Breaches of the law of August 10, 1915
The law on commercial companies sets out criminal sanctions to which directors may be liable in the event of breach of obligations stipulated by the law in order to ensure the proper functioning of its governance bodies and the provision of information to shareholders or third parties. These criminal sanctions apply in addition to the civil liability rules discussed above.
Other criminal offences
Certain penalties set out in the Penal Code also apply. These include fines and prison sentences for the misappropriation of company assets, applicable to managers who have misused company’s assets or have not returned all, or part of the professional tools made available to them at the end of their employment or period of office. The fact that the misappropriation of assets may have been conducted with the consent of the shareholders or that the director may have received a discharge does not constitute a valid defence.
Finally, directors may be personally sanctioned, including under criminal law, if their conduct has led the company to commit criminal offences (for example, the operation of a commercial enterprise without authorisation). The Penal Code explicitly states that the criminal liability of legal entities may coexist with the criminal liability of its directors.
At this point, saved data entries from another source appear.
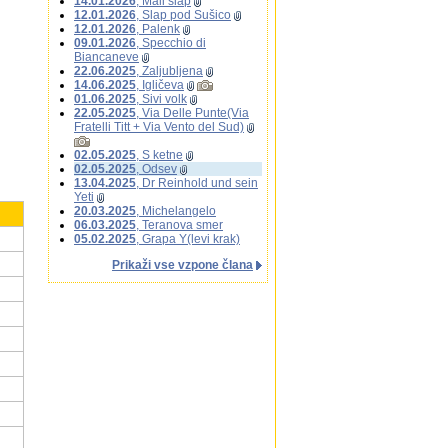
14.01.2026
, Mali slap
12.01.2026
, Slap pod Sušico
12.01.2026
, Palenk
09.01.2026
, Specchio di
Biancaneve
22.06.2025
, Zaljubljena
14.06.2025
, Igličeva
01.06.2025
, Sivi volk
22.05.2025
, Via Delle Punte(Via
Fratelli Titt + Via Vento del Sud)
02.05.2025
, S ketne
02.05.2025
, Odsev
13.04.2025
, Dr Reinhold und sein
Yeti
20.03.2025
, Michelangelo
06.03.2025
, Teranova smer
05.02.2025
, Grapa Y(levi krak)
Prikaži vse vzpone člana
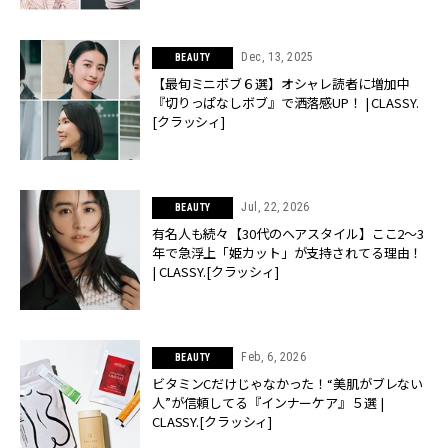
Dec, 13, 2025
BEAUTY
【最旬ミニボブ６選】オシャレ読者に増加中
『切りっぱなしボブ』で洒落感UP！ | CLASSY.
[クラッシィ]
Jul, 22, 2026
BEAUTY
有名人も続々【30代のヘアスタイル】ここ2〜3
年で急浮上「姫カット」が支持されてる理由！
| CLASSY.[クラッシィ]
Feb, 6, 2026
BEAUTY
ビタミンCだけじゃなかった！“美肌がブレない
人”が信頼してる『インナーケア』５選 |
CLASSY.[クラッシィ]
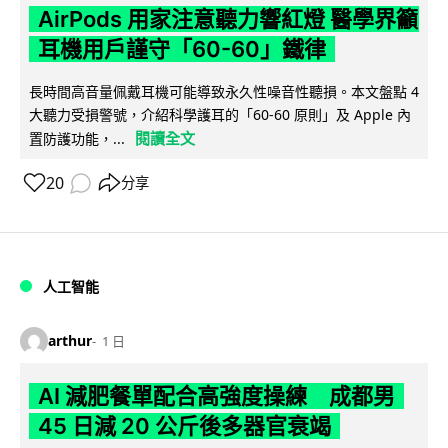
AirPods 用家注意聽力響紅燈 醫學界籲
耳機用戶謹守「60-60」鐵律
長時間高音量佩戴耳機可能導致永久性噪音性聽損。本文盤點 4
大聽力受損警號，介紹科學護耳的「60-60 原則」及 Apple 內
閱讀全文
置防護功能，...
20
分享
人工智能
arthur
1 日
AI 減肥餐單配合高強度操練 成都男
45 日減 20 公斤後多器官衰竭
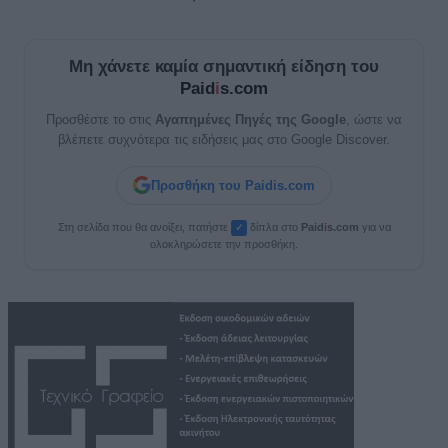
Μη χάνετε καμία σημαντική είδηση του
Paid
i
s.com
Προσθέστε το στις
Αγαπημένες Πηγές της Google
, ώστε να
βλέπετε συχνότερα τις ειδήσεις μας στο Google Discover.
Προσθήκη του Paidis.com
Στη σελίδα που θα ανοίξει, πατήστε
δίπλα στο
Paid
i
s.com
για να
✓
ολοκληρώσετε την προσθήκη.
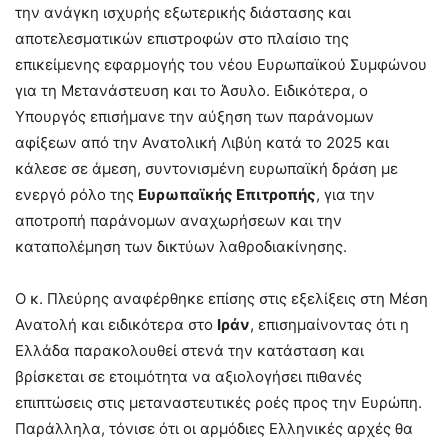
την ανάγκη ισχυρής εξωτερικής διάστασης και
αποτελεσματικών επιστροφών στο πλαίσιο της
επικείμενης εφαρμογής του νέου Ευρωπαϊκού Συμφώνου
για τη Μετανάστευση και το Άσυλο. Ειδικότερα, ο
Υπουργός επισήμανε την αύξηση των παράνομων
αφίξεων από την Ανατολική Λιβύη κατά το 2025 και
κάλεσε σε άμεση, συντονισμένη ευρωπαϊκή δράση με
ενεργό ρόλο της
Ευρωπαϊκής Επιτροπής
, για την
αποτροπή παράνομων αναχωρήσεων και την
καταπολέμηση των δικτύων λαθροδιακίνησης.
Ο κ. Πλεύρης αναφέρθηκε επίσης στις εξελίξεις στη Μέση
Ανατολή και ειδικότερα στο
Ιράν
, επισημαίνοντας ότι η
Ελλάδα παρακολουθεί στενά την κατάσταση και
βρίσκεται σε ετοιμότητα να αξιολογήσει πιθανές
επιπτώσεις στις μεταναστευτικές ροές προς την Ευρώπη.
Παράλληλα, τόνισε ότι οι αρμόδιες Ελληνικές αρχές θα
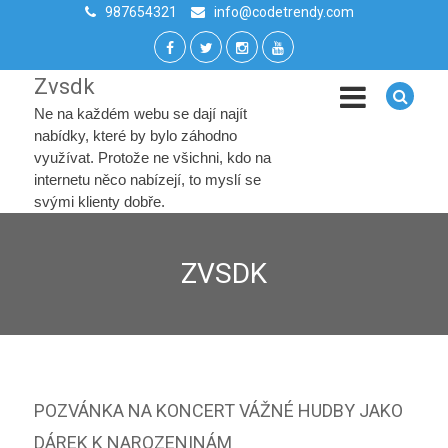
987654321
info@codetrendy.com
Zvsdk
Ne na každém webu se dají najít
nabídky, které by bylo záhodno
využívat. Protože ne všichni, kdo na
internetu něco nabízejí, to myslí se
svými klienty dobře.
ZVSDK
POZVÁNKA NA KONCERT VÁŽNÉ HUDBY JAKO
DÁREK K NAROZENINÁM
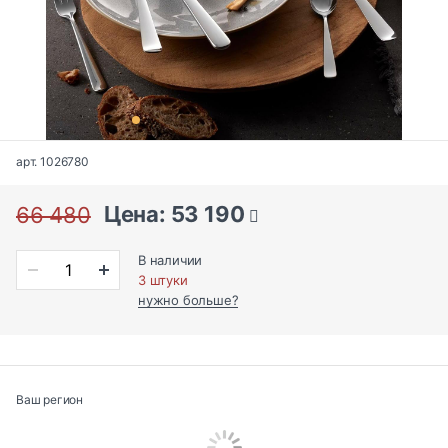
арт. 1026780
Цена: 53 190
66 480
В наличии
3 штуки
нужно больше?
Ваш регион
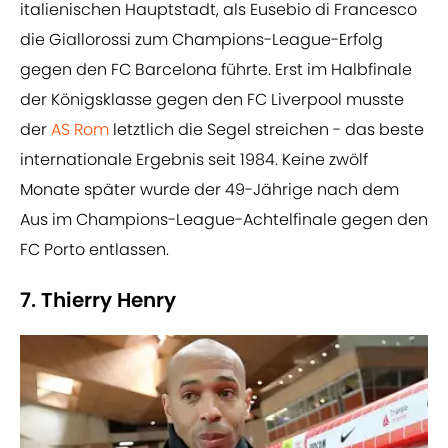
italienischen Hauptstadt, als Eusebio di Francesco
die Giallorossi zum Champions-League-Erfolg
gegen den FC Barcelona führte. Erst im Halbfinale
der Königsklasse gegen den FC Liverpool musste
der
AS Rom
letztlich die Segel streichen - das beste
internationale Ergebnis seit 1984. Keine zwölf
Monate später wurde der 49-Jährige nach dem
Aus im Champions-League-Achtelfinale gegen den
FC Porto entlassen.
7. Thierry Henry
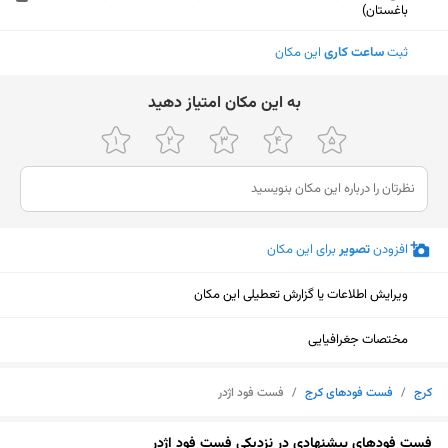
باغستان)
ثبت
ساعت کاری
این مکان
ﺑﻪ اﯾﻦ ﻣﮑﺎن اﻣﺘﯿﺎز دﻫﯿﺪ
افزودن
تصویر
برای این مکان
ویرایش اطلاعات یا گزارش تعطیلی این مکان
مختصات جغرافیایی
کرج
/
فست فودهای کرج
/
فست فود اژدر
نمایش نقشه
فست فودهای پیشنهادی در نزدیکی فست فود اژدر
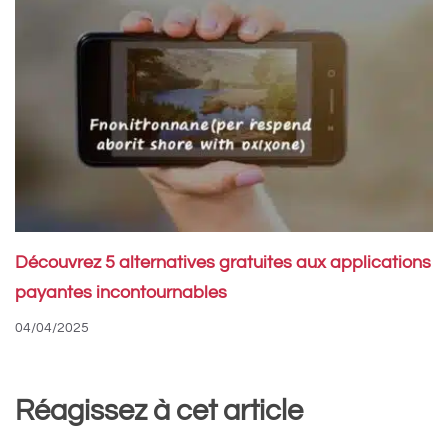
Découvrez 5 alternatives gratuites aux applications
payantes incontournables
04/04/2025
Réagissez à cet article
This range of sanctions and responsibilities should not be a cause for anxiety. Determination by the courts of a director's liability presupposes reckless behaviour on their part or, at the least, imprudent behaviour that is inconsistent with acceptance of the position. It cannot be overemphasised that a directorship should never be accepted out of courtesy, friendship or altruism, nor in the hope or belief that other directors or employees of the company will ensure the proper conduct of its affairs. The minimum expected of as person in this position is ongoing vigilance not to let the company's governance bodies remain inactive for too long and ensuring that the company complies with its legal obligations, including the approval and filing of its annual accounts. Drawing up annual accounts and submitting them to the shareholders for approval is not just a formal exercise and requires at least basic understanding of their underlying reality. Only under these conditions can a director behave in a manner consistent with the duties entrusted to them.